Death in Colaba Bay is a thrilling tale of Victorian Bombay, a city where dreams are realized, and nightmares are lived. Bombay 1898. In the bustling and modern port city of Bombay—home to great wealth and great deprivation is ever present. Three young girls go missing from a prominent ‘native’ school in the city. Their families are frantic with worry. Tara Bai, a young widow and heiress, with strong social connection, is an alumnus of the school. Intrigued and alarmed by the case, at the behest of the school founder and principal, she agrees to help the grieving parents. Arun Rao, a young and promising police officer, is assigned to the case. His track record of solving complex crimes has led to his transfer to the Bombay police, from Poona. Soon, one of the missing girls is found dead on the shores of Colaba. The current crime has uncanny similarities to older cases from central India involving the royal family of Jaiwar. A chance encounter at the home of one of the victims brings Tara and Arun together and they join hands to unmask a murderer who has already struck once and will not hesitate to kill again.

The story:

When three girls of a school go missing in Bombay in the late 1890s, Inspector Arun Rao is transferred to Bombay from Poona to solve the case.

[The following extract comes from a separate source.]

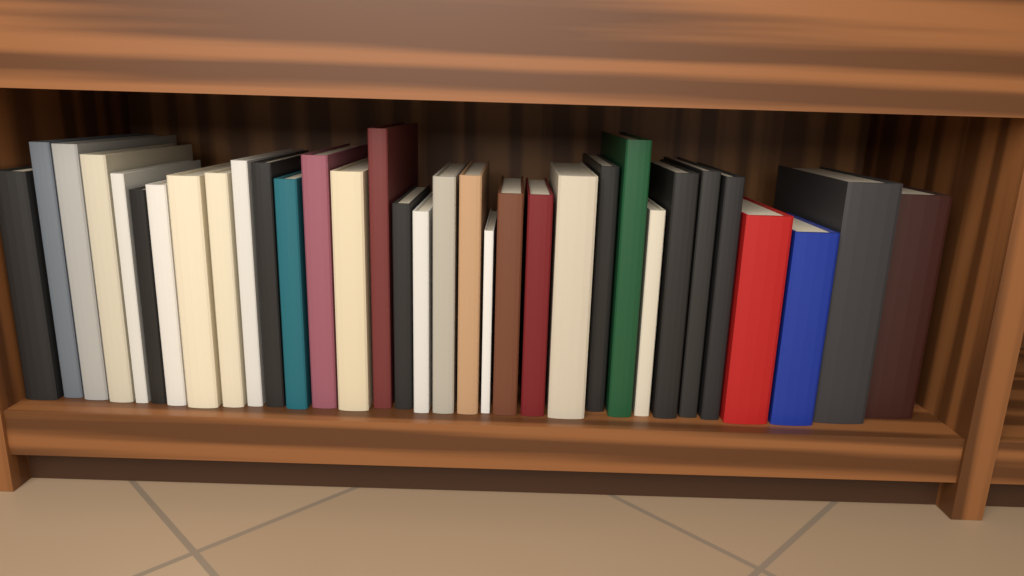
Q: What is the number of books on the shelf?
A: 33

At the same time, a rich widow, Tara Bai, an ex-student of the school, decides to help the school. 

My take:

The story is set in the late 1890s in Bombay and the author has done well by creating that feel, with tongas, messengers and even the attire of the characters and the way they are addressed. There are many characters and initially, I was a bit confused with the names, but as the story moved on, I was fully involved. The characters have been etched well and heir descriptions are such that they could be easily visualised. The story also talks about the construction of many buildings which are now a part of Colaba in Mumbai. 

The way the inspector correlates the case to another old one, and how in those times, they would collect the data from the libraries, adds an interesting feature in the story. The story is fast paced, only one week long, and is well written. I loved the twists and the turns. 

A must, must read with a warning that this book is unputdownable. 

DISCLAIMER: I received a free copy from the publisher in exchange for an honest review. I have not received any monetary compensation for the same.